Mayfield’s House Bill 3888 provides that by 2021, no sterilization company can use ethylene oxide within five miles of a region with a population density of at least 10 residents per square mile, or within the same distance from a school or day care. Hospitals using the gas would have to meet the same requirements by January 2022, while critical access hospitals would have until 2025. Those outside of dense areas and not within range of a day care or school would be allowed to emit no more than 30 pounds of ethylene oxide annually.

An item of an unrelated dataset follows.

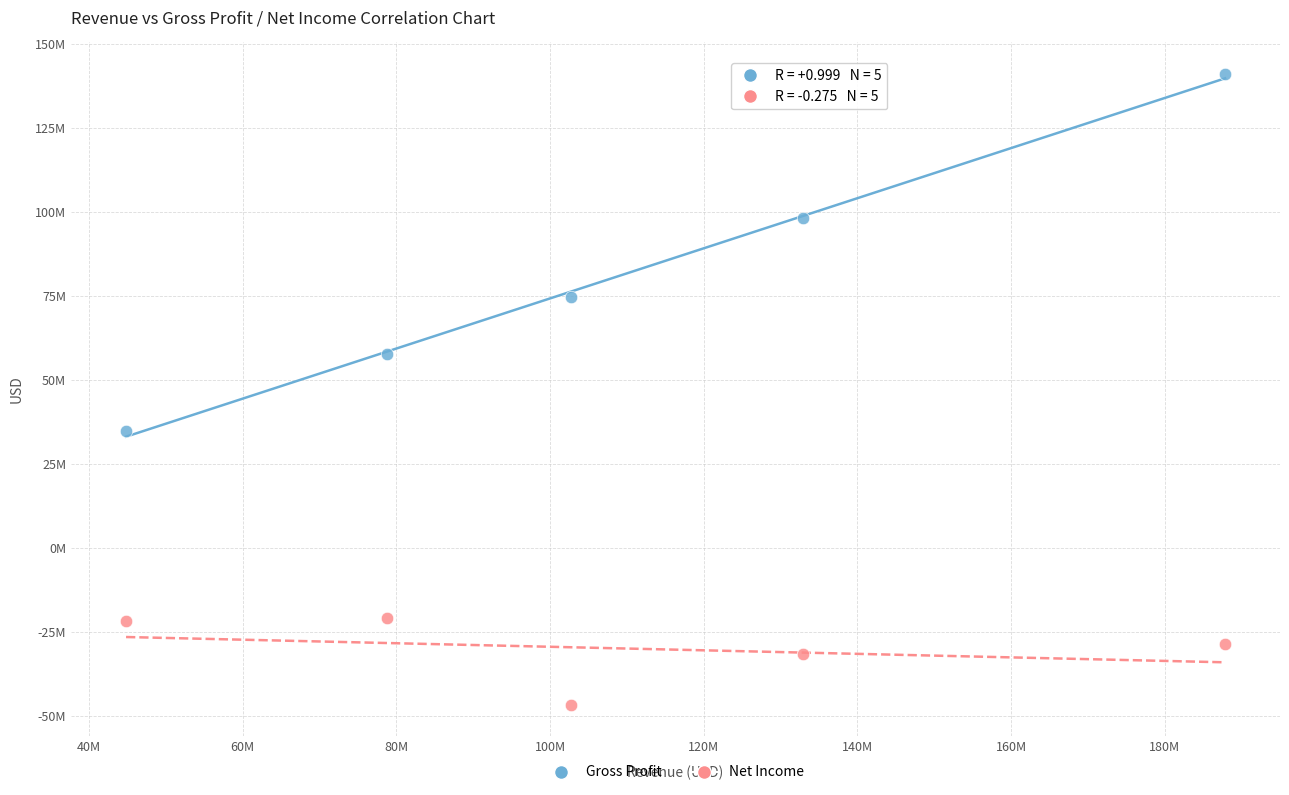

Which series reaches the maximum Y coordinate?

Gross Profit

In a responsiveness summary posted to the IEPA’s website, the agency said it received more than 500 public comments regarding the permit issuance, most of which “generally expressed disapproval of the project.”

In that summary, the IEPA addressed concerns and pointed to Illinois law as the reason for allowing the permit.

“Under the Environmental Protection Act, the Illinois EPA is required to issue a permit to an applicant upon proof that the proposed facility or equipment will not cause a violation of the Act or promulgated regulations,” the summary stated. “This standard is a mandatory one, expressed in the language of the provision as a ‘duty’ that is imposed upon the Illinois EPA. While agency deliberation of certain aspects of the permit may be grounded in the exercise of discretion, the broader legal standard governing permit issuance or denial limits the discretion of the Illinois EPA.”